Silence Fright

the_silence_of_the_lambs_poster

One of my first publications was a letter to the editor. The newspaper was The Scotsman, Edinburgh’s daily. We’d been hearing on the BBC that a new movie, The Silence of the Lambs, had inspired Milwaukee serial killer Jeffrey Dahmer in his gruesome habit of cannibalism. For whatever reason, the Dahmer case had a real fascination for the British. My letter, a rather young attempt to promote an important cause, suggested that such movies could be very dangerous. In the many years since then I’ve read quite a bit about horror films and their effects on people and have come to the conclusion that they don’t cause the crimes. The reasons are much more complex than simply watching a movie since most people who see them don’t “go and do likewise.” When I told friends in Edinburgh that I’d found a teaching job in Wisconsin they said “hopefully not near where that cannibal lived.” Of course Nashotah House is not far from Milwaukee.
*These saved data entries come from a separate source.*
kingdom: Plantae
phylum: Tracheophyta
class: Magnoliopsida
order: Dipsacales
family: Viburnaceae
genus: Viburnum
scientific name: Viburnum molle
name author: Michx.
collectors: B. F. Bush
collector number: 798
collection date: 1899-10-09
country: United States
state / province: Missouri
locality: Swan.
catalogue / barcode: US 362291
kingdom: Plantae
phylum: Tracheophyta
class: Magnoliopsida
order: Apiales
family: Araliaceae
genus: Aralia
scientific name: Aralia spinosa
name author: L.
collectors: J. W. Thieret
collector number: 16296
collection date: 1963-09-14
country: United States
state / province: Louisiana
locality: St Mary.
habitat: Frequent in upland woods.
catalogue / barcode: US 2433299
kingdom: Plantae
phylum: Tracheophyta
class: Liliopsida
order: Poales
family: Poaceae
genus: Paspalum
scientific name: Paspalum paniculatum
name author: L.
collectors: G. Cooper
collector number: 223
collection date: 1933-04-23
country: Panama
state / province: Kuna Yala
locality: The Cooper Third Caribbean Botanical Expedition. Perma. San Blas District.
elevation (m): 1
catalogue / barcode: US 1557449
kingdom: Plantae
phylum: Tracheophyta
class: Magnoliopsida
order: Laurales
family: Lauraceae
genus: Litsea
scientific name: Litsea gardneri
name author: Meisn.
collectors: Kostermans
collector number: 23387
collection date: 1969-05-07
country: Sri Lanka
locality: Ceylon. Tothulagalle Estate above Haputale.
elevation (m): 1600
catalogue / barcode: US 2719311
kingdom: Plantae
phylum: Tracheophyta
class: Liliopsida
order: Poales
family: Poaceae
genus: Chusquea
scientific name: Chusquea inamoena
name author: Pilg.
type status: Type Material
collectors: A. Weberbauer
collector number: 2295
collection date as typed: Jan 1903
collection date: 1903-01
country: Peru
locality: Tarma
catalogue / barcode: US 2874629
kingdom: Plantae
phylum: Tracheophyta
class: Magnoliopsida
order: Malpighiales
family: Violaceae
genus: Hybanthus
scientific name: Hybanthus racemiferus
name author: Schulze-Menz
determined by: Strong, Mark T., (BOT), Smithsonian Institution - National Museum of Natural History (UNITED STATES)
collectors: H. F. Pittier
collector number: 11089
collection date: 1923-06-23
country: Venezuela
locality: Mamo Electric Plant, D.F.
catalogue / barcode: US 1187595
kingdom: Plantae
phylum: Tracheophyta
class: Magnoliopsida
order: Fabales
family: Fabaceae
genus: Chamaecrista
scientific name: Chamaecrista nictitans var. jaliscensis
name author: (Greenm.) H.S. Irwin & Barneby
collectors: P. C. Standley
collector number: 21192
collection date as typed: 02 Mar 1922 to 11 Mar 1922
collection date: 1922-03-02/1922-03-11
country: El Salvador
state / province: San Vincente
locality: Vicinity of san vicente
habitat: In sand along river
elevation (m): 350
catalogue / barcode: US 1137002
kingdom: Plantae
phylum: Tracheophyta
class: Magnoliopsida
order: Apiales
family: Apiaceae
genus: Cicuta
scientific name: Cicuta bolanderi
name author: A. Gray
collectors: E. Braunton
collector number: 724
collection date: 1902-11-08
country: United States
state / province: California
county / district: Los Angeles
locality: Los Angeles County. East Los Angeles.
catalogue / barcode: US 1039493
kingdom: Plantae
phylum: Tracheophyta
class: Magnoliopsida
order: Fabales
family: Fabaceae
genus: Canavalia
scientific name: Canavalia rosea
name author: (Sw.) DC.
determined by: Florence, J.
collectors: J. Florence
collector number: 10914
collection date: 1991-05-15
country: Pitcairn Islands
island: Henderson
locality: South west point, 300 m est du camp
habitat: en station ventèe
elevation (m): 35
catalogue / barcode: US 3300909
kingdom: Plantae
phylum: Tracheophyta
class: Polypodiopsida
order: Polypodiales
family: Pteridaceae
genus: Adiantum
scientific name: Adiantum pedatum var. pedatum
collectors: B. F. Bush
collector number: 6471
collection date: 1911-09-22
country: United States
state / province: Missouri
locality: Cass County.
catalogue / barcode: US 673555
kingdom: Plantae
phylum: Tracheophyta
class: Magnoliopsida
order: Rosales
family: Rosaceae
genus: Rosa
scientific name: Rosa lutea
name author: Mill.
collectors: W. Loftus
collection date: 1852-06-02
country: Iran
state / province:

My personal embargo of The Silence of the Lambs ran up against my current research project, which involves horror movies. Thinking it over in what I hope is a rational way, I decided that I needed to see my bête noire. Besides, while living in Wisconsin I had learned about Ed Gein, the local serial killer who’d inspired Psycho, a movie I had seen with no ill effects while in college. Movies are as much a part of life as cars and taxes and all kinds of things that impact our ways of thinking. I was surprised at how well done Silence is and the number of references it had spawned that I had missed for the past couple of decades. It won’t be my favorite film, but I’m not afraid of it any more.

The concept of relying on a criminal to catch a criminal is a classic theme, of course. And since the release of this movie some which are much worse have come across the silver screen. We play our anxieties out for all to see. Hannibal Lecter, the cultured killer, is an ambivalent character—a savior criminal. There’s a strange comfort in knowing he has the knowledge to save lives as much as he has the desire to take them. In fact, there’s an element of the divine in that. The capricious nature of a power that has the ability to give and to take is one with which religions constantly deal. Yes, The Silence of the Lambs is a scary movie. The reasons, however, lie more with implications than with imitations.

2 responses to “Silence Fright

  1. It is a brilliant film, based on a brilliant book. The book-sequel, Hannibal, is also excellent, but the film-sequel (without the intelligence and restraint of Demme and Foster) is a disappointment in many respects.

    Silence of the Lambs has certainly had a huge influence on popular culture, with serial killer fiction borrowing hugely from the horror and shock elements – but failing to match the depth and insight of Thomas Harris’s writing.

    Hannibal as a character is fascinating for me, because he is a creature of superior intelligence and capability, a very self-aware predator and literally above us on the food chain. Indeed, many vampire tropes would fit very well with him.

    Like

    • Quite so, Frank. It came out when I was living overseas and, interestingly, that influenced my outlook on it. Several people have encouraged me to read Harris’s books, and I suspect I should. Thanks for the further nudge in that direction!